A variation of the introduction leads to a new barcarolle idea on the piano that is developed to "fine lyrical effect" in the middle of the movement. In the reprise, the roles of the instruments are once again reversed, the second movement leading to a final cadence in D major.

=== III. Scherzo: Allegro vivo ===
The fast-paced scherzo is of light-hearted nature, blending lively cross-rhythm runs with pizzicati.

In a second section in D♭ major, the initial notes of the main theme are augmented, resulting in an "atmosphere of abandon".

The lyric trio in F♯ minor, similar to Schumann's Three Romances for Oboe and Piano, leads into the reprise.

At the premiere, this movement had to be encored. Nectoux regards it as the model for the serenades that Debussy and Ravel put into their string quartets.

=== IV. Finale: Allegro quasi presto ===
The dramatic finale has a tripartite form with a central development section, with the numerous melodic and rhythmic elements combining in a long, lyrical flow. Nectoux writes: "It is hard indeed to know which to admire more: the melodic fertility, the variety of rhythm, or the harmonic progressions which are at once supple, unexpected and totally convincing."

The movement begins dolce on the violin, though it quickly transforms into the most energetic of the four movements, mesmerizingly oscillating around a recurrent C♯.

A second, strikingly syncopated theme breaks out in double stop octaves on the violin.

In development, the first theme is obsessively worked against a new violin melody.

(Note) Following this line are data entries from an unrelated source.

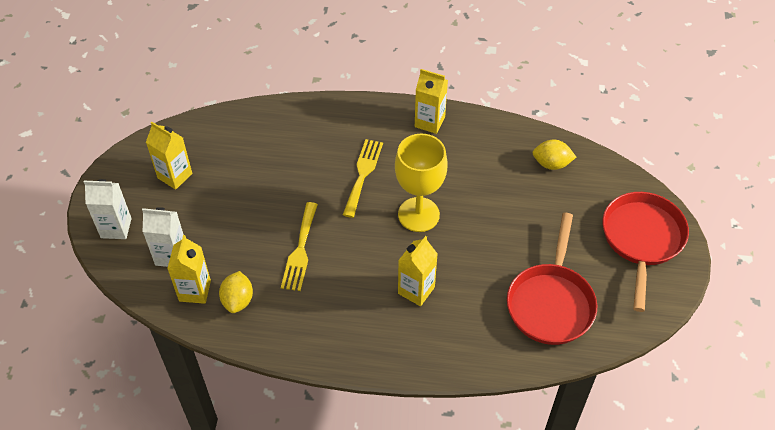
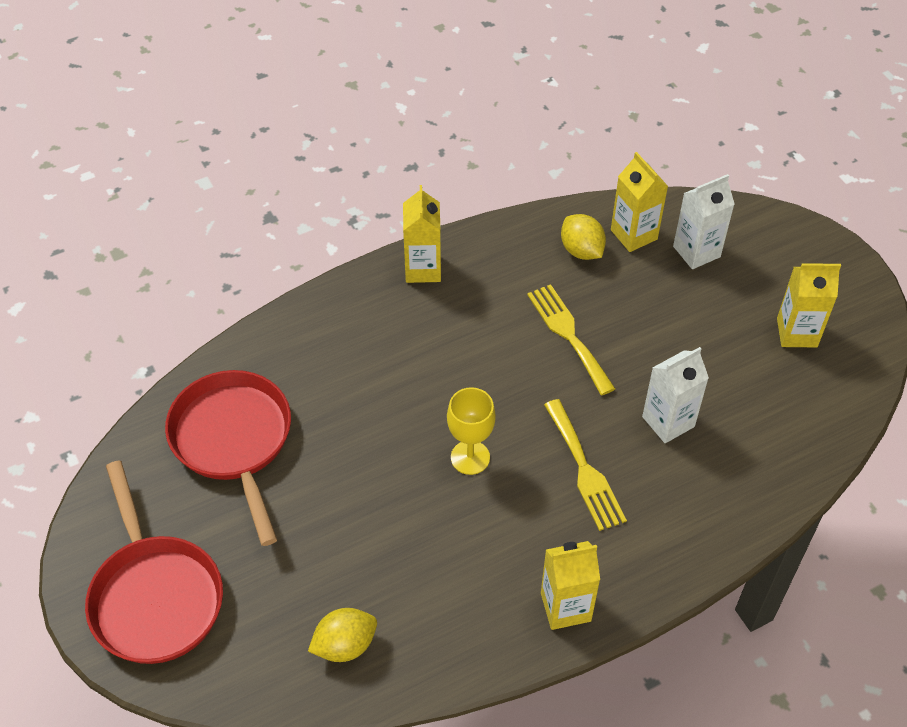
camera: 145 degrees right, 0 degrees up
white carton [84,179,132,239] -> white carton moved to [642,347,709,443]
yellow goblet [395,133,448,232] -> yellow goblet [447,387,496,475], size x0.63
yellow carton [398,236,438,306] -> yellow carton moved to [403,185,441,283]

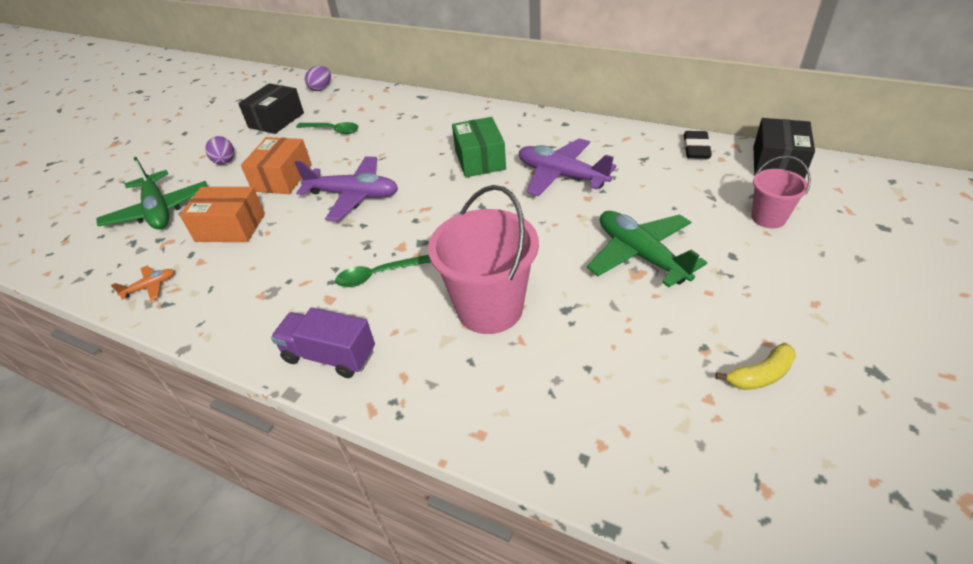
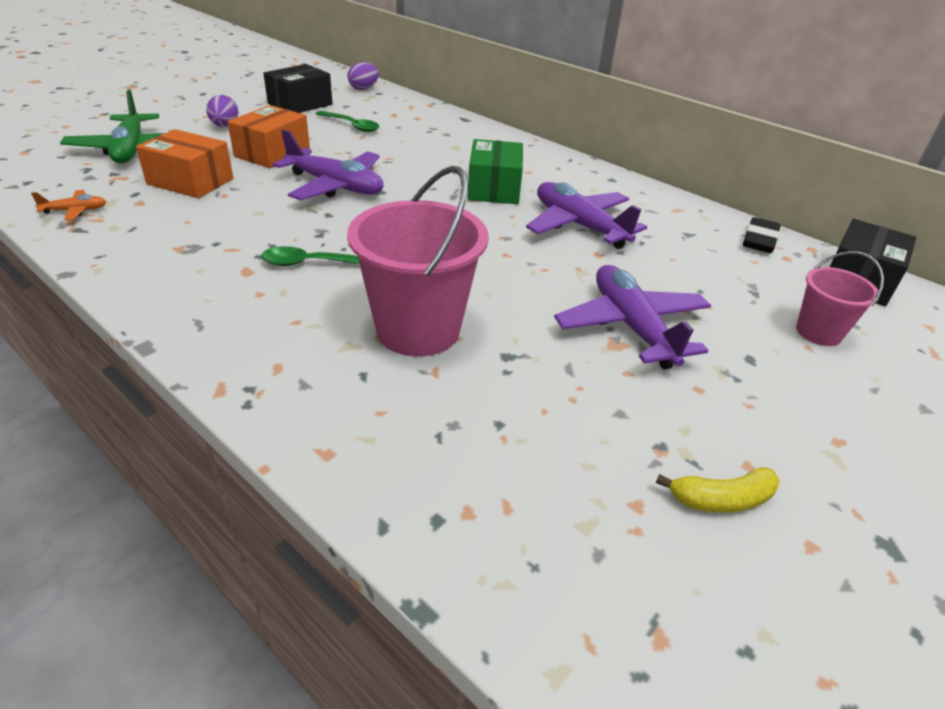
camera: 10 degrees right, 5 degrees down
purple truck [271,308,375,378] -> none
green plane [587,211,707,287] -> purple plane [554,265,711,369]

The piece culminates in a brief majestic coda of pure virtuosity.

== Reception ==
At the premiere, the sonata was rapturously received. The Revue et gazette musicale de Paris wrote: "This work, remarkable in more than one way, and very well performed by the composer and M. Marie Tayau, was warmly appreciated and applauded. The ideas are pleasant, and the composer develops them with ease. The scherzo, of a slightly shortened form, but new and of a very interesting rhythm, was given the honors of an encore."

Camille Saint-Saëns praised the work highly: "This sonata has everything that will seduce the gourmet: novel forms, exquisite modulations, uncommon tone colours, the use of the most unexpected rhythms. And hovering above all this is a magic which envelops the work and brings the masses of ordinary listeners to accept the wildest audacities as something perfectly natural." He greeted the arrival of a "new champion, perhaps the most sterling of them all".

Today, the violin sonata is perhaps the most popular chamber music work by Fauré, cherished for its "freshness and verve, its characteristic Fauréan balance of elegant restraint and romantic ardour".